Ferdinand III. führte den Wahlspruch: „Fromm und gerecht“. Den Werken kirchlicher Frömmigkeit widmete er sich mit regem Eifer; in hohem Maße hatte er sich „jene beiden Grundzüge der habsburgischen Religion, die Verehrung des Altarssacramentes und der hl. Maria“ angeeignet, in seinen Sitten war er „rein, wie ein Engel“; er wußte jene Unzugänglichkeit für Zorn und jenen Gleichmuth im Unglück zu zeigen, welche von den Jesuiten als Kennzeichen eines heiligen und über die irdischen Dinge erhabenen Sinnes gepriesen wurden, und er bewies gegen Geistliche und Kirchen die gebührende Verehrung und Freigebigkeit. Wie für sein Privatleben waren ihm ferner die ihm von Jugend auf eingepflanzten religiösen Anschauungen und Grundsätze auch für seine Regierung in erster Linie maßgebend; er meinte, um ihretwillen politische Rücksichten beiseite setzen zu müssen, er unterdrückte die Reste des Protestantismus und förderte den Katholicismus in all seinen Landen mit polizeilichen Maßregeln und er pflegte in allen kirchliche Dinge berührenden Fragen, die zur Entscheidung gestellt wurden, das Gutachten seines Beichtvaters, seines „Gewissensrathes“ und seiner Theologen einzuholen. Hinwiederum wahrte er freilich auch die staatlichen Rechte gegenüber der Curie und der gesammten Hierarchie, ließ bei der Vertretung der [669] kirchlichen Interessen den weltlichen Vortheil nicht aus den Augen und opferte jene, über den Widerspruch des Papstes, anderer Geistlichen und sogar seines Beichtvaters hinwegschreitend, wenn er sich in Uebereinstimmung mit seinem Gewissensrathe durch das Gebot der Selbsterhaltung dazu berechtigt glaubte. Kurz, seine kirchliche Haltung glich der Ferdinands II., doch war sein Eifer minder übertrieben, äußerlich und rücksichtslos und seine Frömmigkeit mehr in bewußter Ueberzeugung begründet.

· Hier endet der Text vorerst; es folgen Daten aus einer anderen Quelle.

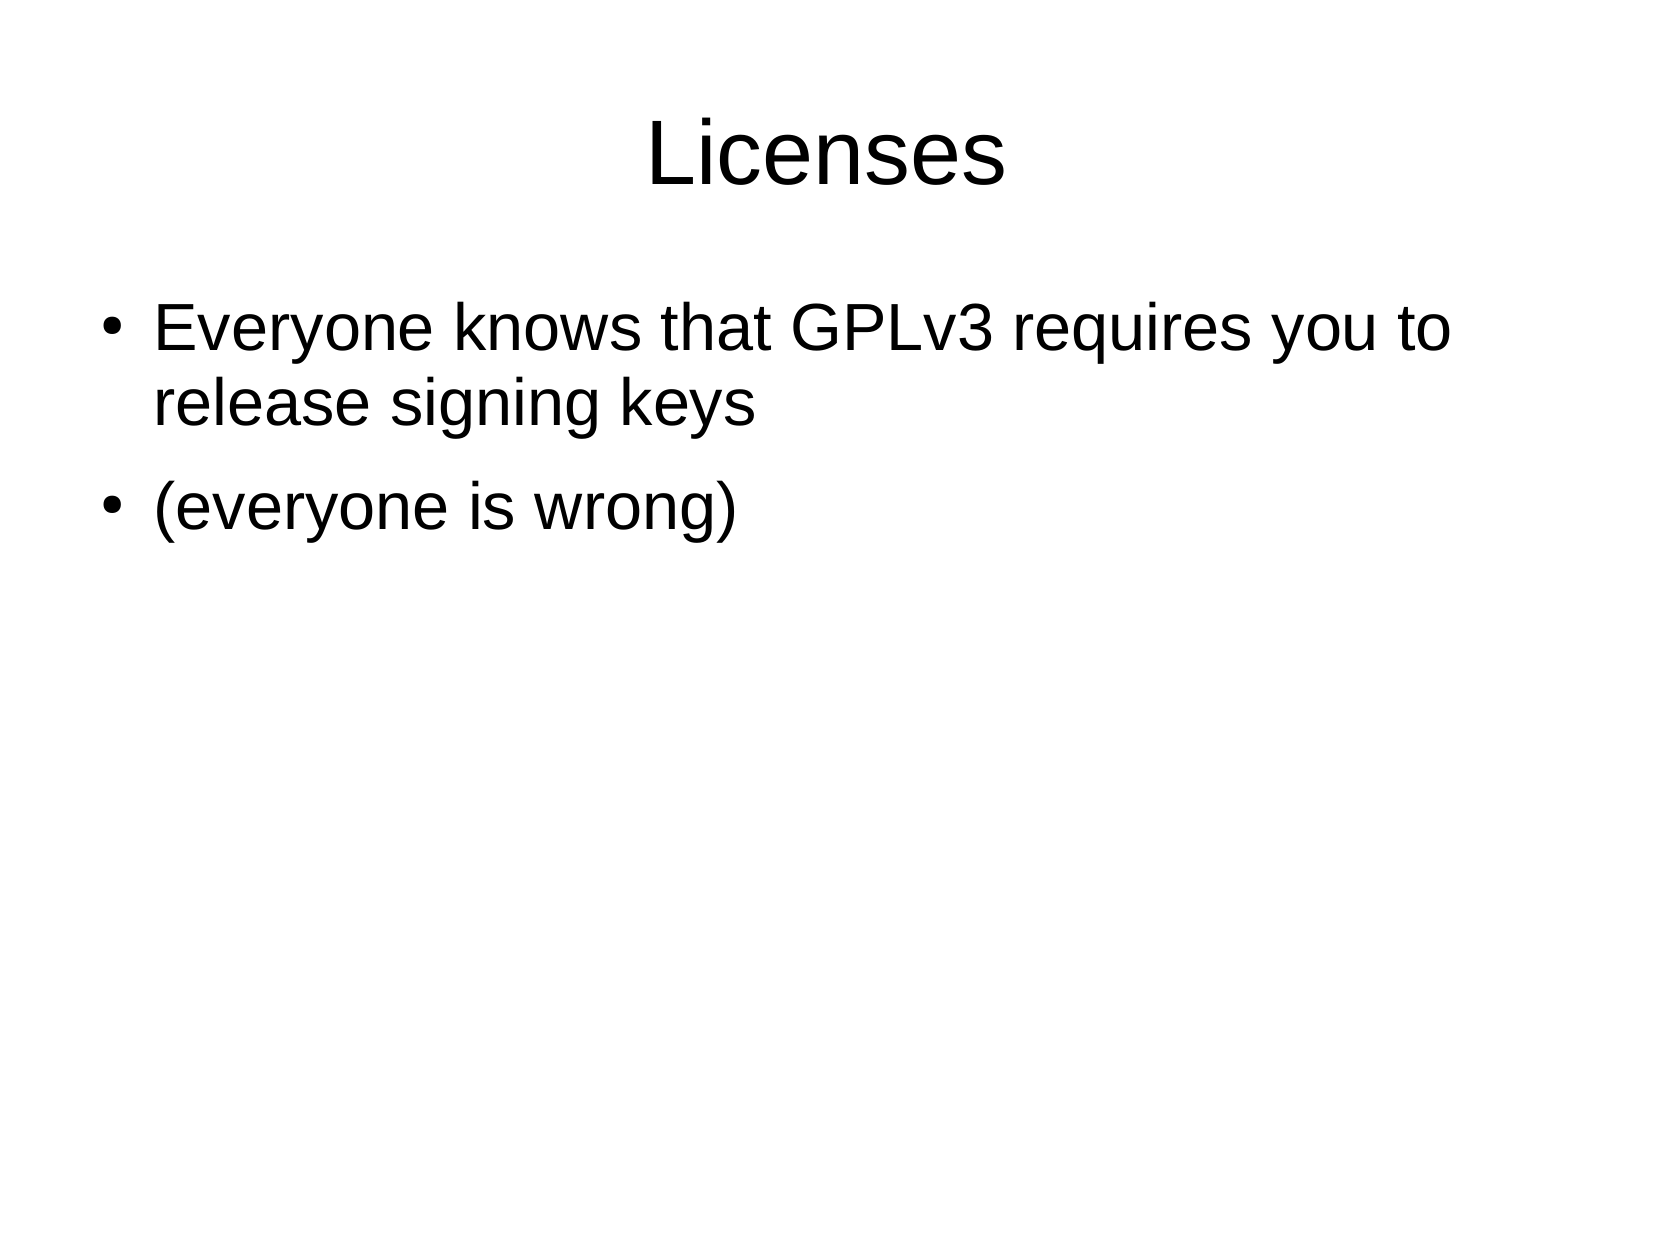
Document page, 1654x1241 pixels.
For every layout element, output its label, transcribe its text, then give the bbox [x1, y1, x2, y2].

title Licenses [82, 49, 1571, 257]
list Everyone knows that GPLv3 requires you to release signing keys (everyone is wrong) [82, 290, 1538, 1010]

An Gewissenhaftigkeit in der Rechtspflege stand F. seinem Vater nicht nach. Wie bei diesem entsprang sie zum Theil seinen religiösen Anschauungen, zum Theil seinem Charakter. Er war edel gesinnt, wohlwollend und mit tiefem Gefühle begabt. Dreimal verheirathet – zuerst am 20. Februar 1631 mit Maria Anna, der Schwester Philipps IV. von Spanien, deren Klugheit man großen Einfluß auf ihn zuschrieb, dann am 2. Juli 1648 mit seiner Base Maria Leopoldina von Tirol und endlich am 30. April 1651 mit Eleonore von Mantua – stand er mit seinen Gemahlinnen und seinen zahlreichen Kindern im innigsten Verhältnisse. Anderen war es nicht leicht, sein Vertrauen zu gewinnen und gegen das Ende seines Lebens hin ward er mißtrauisch und ließ sich vom ersten Eindruck bestimmen. Stets verkehrte er jedoch freundlich und herablassend mit seiner Umgebung, und seinen Dienern war er allezeit ein gnädiger Herr, bis ihn in späteren Jahren gichtische Lähmungen mitunter ungeduldig und verdrießlich machten. Allen, die sich ihm nahten, und besonders den Armen und Geringen, begegnete er mit ungemeiner Güte, und jene Leutseligkeit, welche unter den deutschen Habsburgern erblich schien, besaß er in hinreißender Fülle. Ernst und schweigsam von Natur, verband er jedoch damit eine Würde, deren imponirendem Eindrucke sich niemand zu entziehen vermochte. Er war sich seiner Stellung bewußt und sehr bedacht, sein Ansehen zu wahren, dabei aber frei von Hochmuth und Eitelkeit, und obgleich er sich gern rühmen und loben hörte und es liebte, daß man ihm mit Ehrfurcht begegnete, haßte er die Schmeichelei und verachtete die Kriecher. Ihn erfüllte ein fürstlicher Stolz und Ehrgeiz, dem sich zugleich nationales Gefühl verband. Ausländisches Wesen und die Fremden, namentlich die Italiener liebte er nicht, und seine Verbindung mit den Spaniern beruhte mehr auf der Gemeinsamkeit der politischen Interessen und der durch die Leere seiner Cassen verursachten Abhängigkeit, sowie auf dem Einflusse seiner von Spanien besoldeten Minister, als auf persönlicher Neigung.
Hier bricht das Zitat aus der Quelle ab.